Running Maker with ab-initio predictions
The recommended way of running Maker is in combination with one or more ab-initio profile models. Maker natively supports input from several tools, including augustus, snap and genemark. The choice of tool depends a bit on the organism that you are annotating - for example, GeneMark -ES is mostly recommended for fungi, whereas augustus and snap have a more general use.
The biggest problem with ab-initio models is the process of training them. It is usually recommended to have somewhere around 500-1000 curated gene models for this purpose. Naturally, this is a bit of a contradiction for a not-yet annotated genome.
However, if one or more good ab-initio profiles are available, they can potentially greatly enhance the quality of an annotation by filling in the blanks left by missing evidence. Interestingly, Maker even works with ab-initio profiles from somewhat distantly related species since it can create so-called hints from the evidence alignments, which the gene predictor can take into account to fine-tune the predictions.

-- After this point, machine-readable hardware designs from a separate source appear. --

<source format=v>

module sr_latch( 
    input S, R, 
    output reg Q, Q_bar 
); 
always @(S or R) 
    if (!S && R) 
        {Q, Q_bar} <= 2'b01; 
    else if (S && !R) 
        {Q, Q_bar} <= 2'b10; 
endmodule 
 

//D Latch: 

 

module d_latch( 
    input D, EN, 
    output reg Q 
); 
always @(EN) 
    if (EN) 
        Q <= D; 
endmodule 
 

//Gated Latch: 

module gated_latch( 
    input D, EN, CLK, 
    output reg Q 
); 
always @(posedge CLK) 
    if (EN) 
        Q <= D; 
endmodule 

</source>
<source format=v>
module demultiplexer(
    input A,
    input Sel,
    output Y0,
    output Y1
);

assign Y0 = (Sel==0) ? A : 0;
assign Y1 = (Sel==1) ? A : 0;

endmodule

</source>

Create a new Maker project
In order to compare the performance of Maker with and without ab-initio predictions in a real-world scenario, we have first run a gene build without ab-initio predictions. Now, we run a similar analysis but enable ab-initio predictions through augustus.

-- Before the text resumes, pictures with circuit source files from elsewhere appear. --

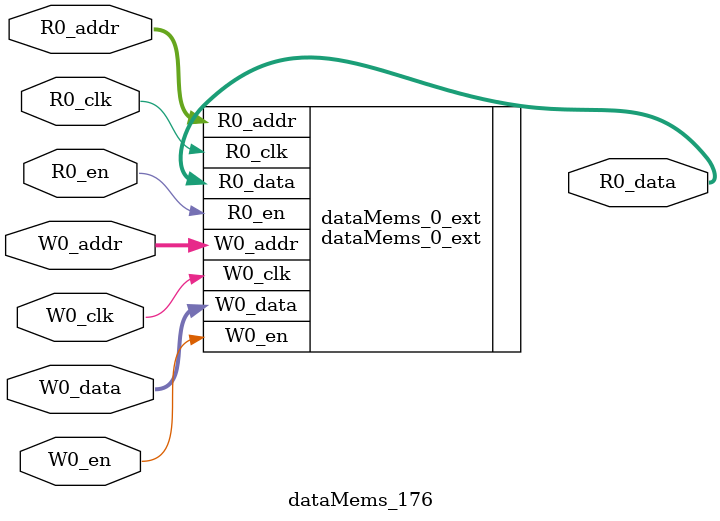
<source format=sv>
`ifndef RANDOMIZE
  `ifdef RANDOMIZE_REG_INIT
    `define RANDOMIZE
  `endif // RANDOMIZE_REG_INIT
`endif // not def RANDOMIZE
`ifndef RANDOMIZE
  `ifdef RANDOMIZE_MEM_INIT
    `define RANDOMIZE
  `endif // RANDOMIZE_MEM_INIT
`endif // not def RANDOMIZE

`ifndef RANDOM
  `define RANDOM $random
`endif // not def RANDOM

// Users can define 'PRINTF_COND' to add an extra gate to prints.
`ifndef PRINTF_COND_
  `ifdef PRINTF_COND
    `define PRINTF_COND_ (`PRINTF_COND)
  `else  // PRINTF_COND
    `define PRINTF_COND_ 1
  `endif // PRINTF_COND
`endif // not def PRINTF_COND_

// Users can define 'ASSERT_VERBOSE_COND' to add an extra gate to assert error printing.
`ifndef ASSERT_VERBOSE_COND_
  `ifdef ASSERT_VERBOSE_COND
    `define ASSERT_VERBOSE_COND_ (`ASSERT_VERBOSE_COND)
  `else  // ASSERT_VERBOSE_COND
    `define ASSERT_VERBOSE_COND_ 1
  `endif // ASSERT_VERBOSE_COND
`endif // not def ASSERT_VERBOSE_COND_

// Users can define 'STOP_COND' to add an extra gate to stop conditions.
`ifndef STOP_COND_
  `ifdef STOP_COND
    `define STOP_COND_ (`STOP_COND)
  `else  // STOP_COND
    `define STOP_COND_ 1
  `endif // STOP_COND
`endif // not def STOP_COND_

// Users can define INIT_RANDOM as general code that gets injected into the
// initializer block for modules with registers.
`ifndef INIT_RANDOM
  `define INIT_RANDOM
`endif // not def INIT_RANDOM

// If using random initialization, you can also define RANDOMIZE_DELAY to
// customize the delay used, otherwise 0.002 is used.
`ifndef RANDOMIZE_DELAY
  `define RANDOMIZE_DELAY 0.002
`endif // not def RANDOMIZE_DELAY

// Define INIT_RANDOM_PROLOG_ for use in our modules below.
`ifndef INIT_RANDOM_PROLOG_
  `ifdef RANDOMIZE
    `ifdef VERILATOR
      `define INIT_RANDOM_PROLOG_ `INIT_RANDOM
    `else  // VERILATOR
      `define INIT_RANDOM_PROLOG_ `INIT_RANDOM #`RANDOMIZE_DELAY begin end
    `endif // VERILATOR
  `else  // RANDOMIZE
    `define INIT_RANDOM_PROLOG_
  `endif // RANDOMIZE
`endif // not def INIT_RANDOM_PROLOG_

// Include register initializers in init blocks unless synthesis is set
`ifndef SYNTHESIS
  `ifndef ENABLE_INITIAL_REG_
    `define ENABLE_INITIAL_REG_
  `endif // not def ENABLE_INITIAL_REG_
`endif // not def SYNTHESIS

// Include rmemory initializers in init blocks unless synthesis is set
`ifndef SYNTHESIS
  `ifndef ENABLE_INITIAL_MEM_
    `define ENABLE_INITIAL_MEM_
  `endif // not def ENABLE_INITIAL_MEM_
`endif // not def SYNTHESIS

module dataMems_176(	// @[generators/ara/src/main/scala/UnsafeAXI4ToTL.scala:365:62]
  input  [4:0]   R0_addr,
  input          R0_en,
  input          R0_clk,
  output [130:0] R0_data,
  input  [4:0]   W0_addr,
  input          W0_en,
  input          W0_clk,
  input  [130:0] W0_data
);

  dataMems_0_ext dataMems_0_ext (	// @[generators/ara/src/main/scala/UnsafeAXI4ToTL.scala:365:62]
    .R0_addr (R0_addr),
    .R0_en   (R0_en),
    .R0_clk  (R0_clk),
    .R0_data (R0_data),
    .W0_addr (W0_addr),
    .W0_en   (W0_en),
    .W0_clk  (W0_clk),
    .W0_data (W0_data)
  );
endmodule


</source>
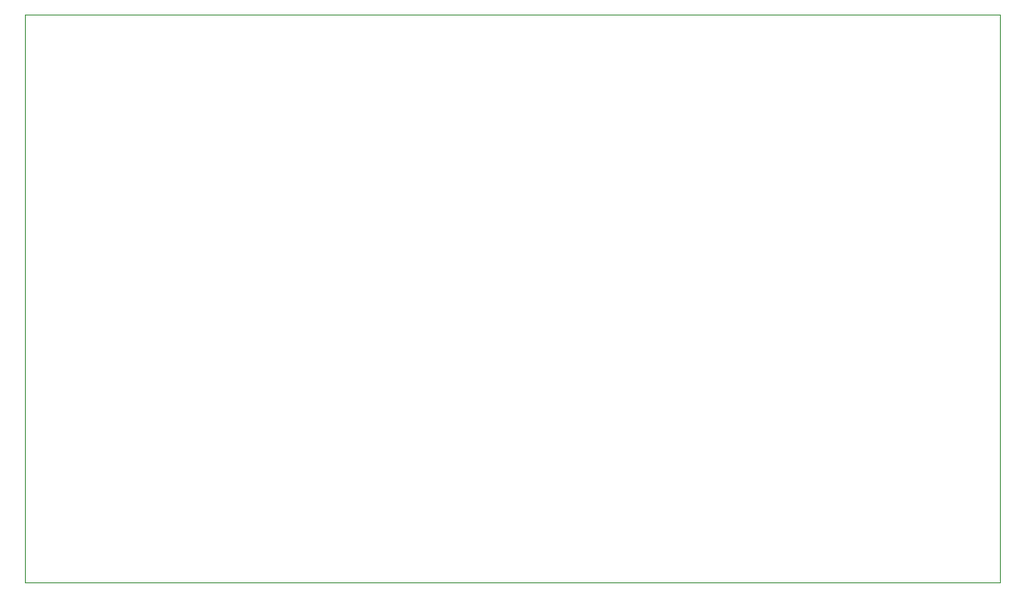
<source format=gbr>
%TF.GenerationSoftware,KiCad,Pcbnew,(5.1.8)-1*%
%TF.CreationDate,2021-03-05T14:15:40-05:00*%
%TF.ProjectId,BuckLinReg_5V,4275636b-4c69-46e5-9265-675f35562e6b,rev?*%
%TF.SameCoordinates,Original*%
%TF.FileFunction,Profile,NP*%
%FSLAX46Y46*%
G04 Gerber Fmt 4.6, Leading zero omitted, Abs format (unit mm)*
G04 Created by KiCad (PCBNEW (5.1.8)-1) date 2021-03-05 14:15:40*
%MOMM*%
%LPD*%
G01*
G04 APERTURE LIST*
%TA.AperFunction,Profile*%
%ADD10C,0.050000*%
%TD*%
G04 APERTURE END LIST*
D10*
X58000000Y-108000000D02*
X58000000Y-52000000D01*
X154000000Y-108000000D02*
X58000000Y-108000000D01*
X154000000Y-52000000D02*
X154000000Y-108000000D01*
X58000000Y-52000000D02*
X154000000Y-52000000D01*
M02*

</source>
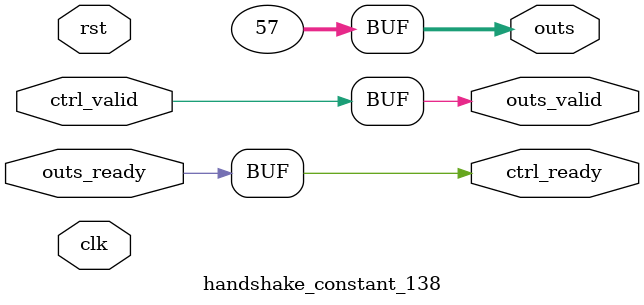
<source format=v>
`timescale 1ns / 1ps
module handshake_constant_138 #(
  parameter DATA_WIDTH = 32  // Default set to 32 bits
) (
  input                       clk,
  input                       rst,
  // Input Channel
  input                       ctrl_valid,
  output                      ctrl_ready,
  // Output Channel
  output [DATA_WIDTH - 1 : 0] outs,
  output                      outs_valid,
  input                       outs_ready
);
  assign outs       = 7'b0111001;
  assign outs_valid = ctrl_valid;
  assign ctrl_ready = outs_ready;

endmodule

</source>
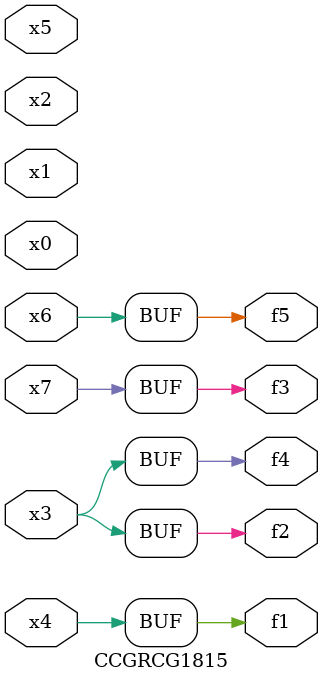
<source format=v>
module CCGRCG1815(
	input x0, x1, x2, x3, x4, x5, x6, x7,
	output f1, f2, f3, f4, f5
);
	assign f1 = x4;
	assign f2 = x3;
	assign f3 = x7;
	assign f4 = x3;
	assign f5 = x6;
endmodule

</source>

Create a new folder for this Maker run:
mkdir maker_dmel_with_abinitio
cd maker_dmel_with_abinitio
Now link the raw computes you want to use into your folder:
- repeatmasker.chr4.gff (coordinates of repeatmasked regions)
- cufflinks2maker.chr4.gff (EST hints created from assembled transcripts)

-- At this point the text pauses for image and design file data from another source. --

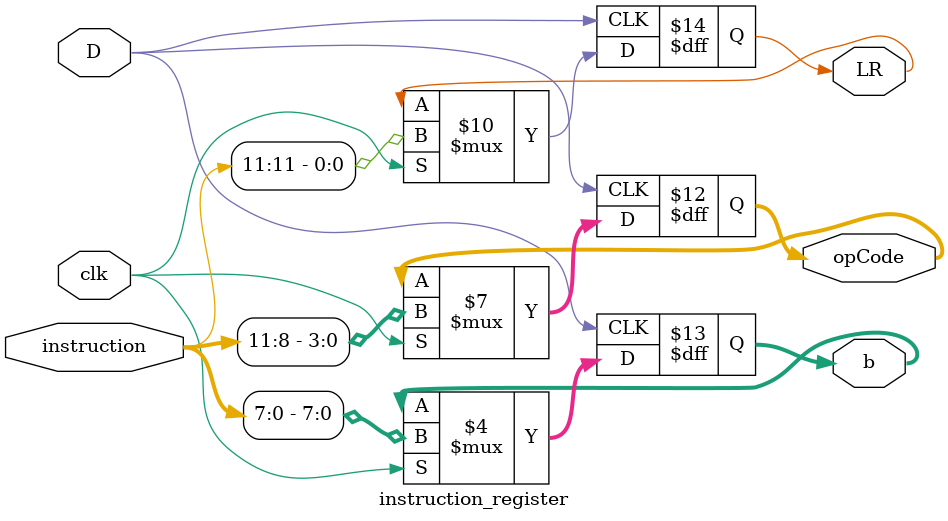
<source format=v>
module instruction_register(clk,instruction, D, opCode, b, LR);

input [11:0] instruction;
input D, clk;

output reg [3:0] opCode;
output reg [7:0] b;
output reg LR;

always@(posedge D)
	begin
		if(clk == 1)
		begin
				LR = instruction[11];
				opCode = instruction[11:8];
				b = instruction[7:0];
		end
	end


endmodule
</source>
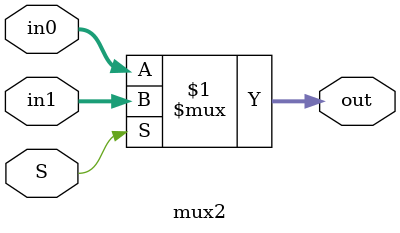
<source format=v>
`timescale 1ns / 1ns

module mux2
  #(parameter N = 32)
   (input [N-1:0] in0, in1,
    input S,
    output [N-1:0] out);

   assign out = S ? in1 : in0;
endmodule // mux2

</source>
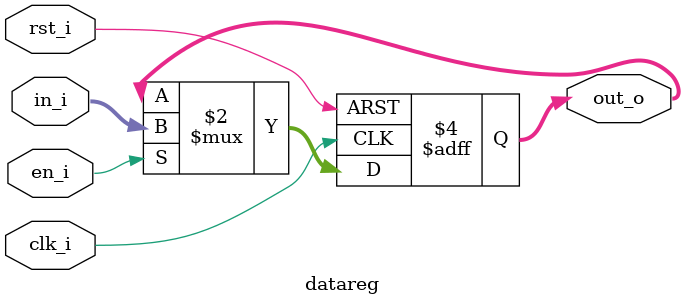
<source format=v>

module datareg(clk_i,
               rst_i,
               en_i,
               in_i,
               out_o );
  input clk_i, rst_i, en_i;
  input [3:0] in_i;
  output [3:0] out_o;

  reg [3:0] out_o;
					   
  always @(posedge clk_i, posedge rst_i)
    if (rst_i) out_o<=0;
    else if (en_i) out_o<=in_i;

endmodule

</source>
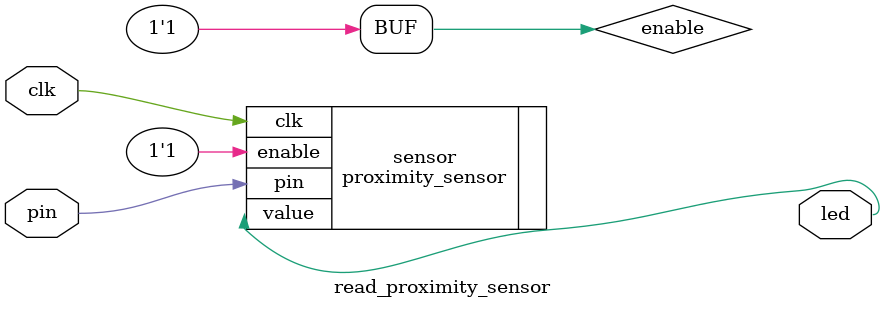
<source format=v>

`default_nettype none

module read_proximity_sensor (
           input wire clk,    //-- Input clock
           input wire pin,    //-- Physical input pin
           //input wire enable,
           output wire led
           );   //-- LED to display value


//Wire to connect the pin value
//wire value;
reg enable = 1;

//Assign to LED the read value
//always @ (posedge clk)
//    led <= (enable) ? value : 1'bz;

proximity_sensor sensor(
                      .clk(clk),
                      .enable(enable),
                      .pin(pin),
                      .value(led)
                      );

endmodule

</source>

In addition, you will also need the genome sequence and a protein set. Sym-link it from the the data directory created earlier:
ln -s /path/to/chromosome_4/chromosome/4.fa
This time, we do specify a reference species to be used by augustus, which will enable ab-initio gene finding:
augustus_species=fly #Augustus gene prediction species model
…
protein2genome=0
est2genome=0
With these settings, Maker will run augustus to predict gene loci, but inform these predictions with information from the protein and est alignments. Note that if you are tempted to run both ab-initio predictions and gene model calling from evidence, you are out of luck. While Maker won’t complain when trying to do this, it will simply not create hints for the ab-initio predictions. And in most cases, this will result in problems.
Run Maker with ab-initio predictions
With everything configured, run Maker as you did for the previous analysis:
maker -c 8
We probably expect this to take a little bit longer than before, since we have added another step to our analysis.
Compile the output
When Maker has finished, compile the output:
$SCRIPT_PATH/maker_merge_outputs.pl –outdir maker_abinitio
And again, it is probably best to link the resulting output (maker.gff) to a result folder (the same as defined in the previous exercise e.g. dmel_results), under a descriptive name.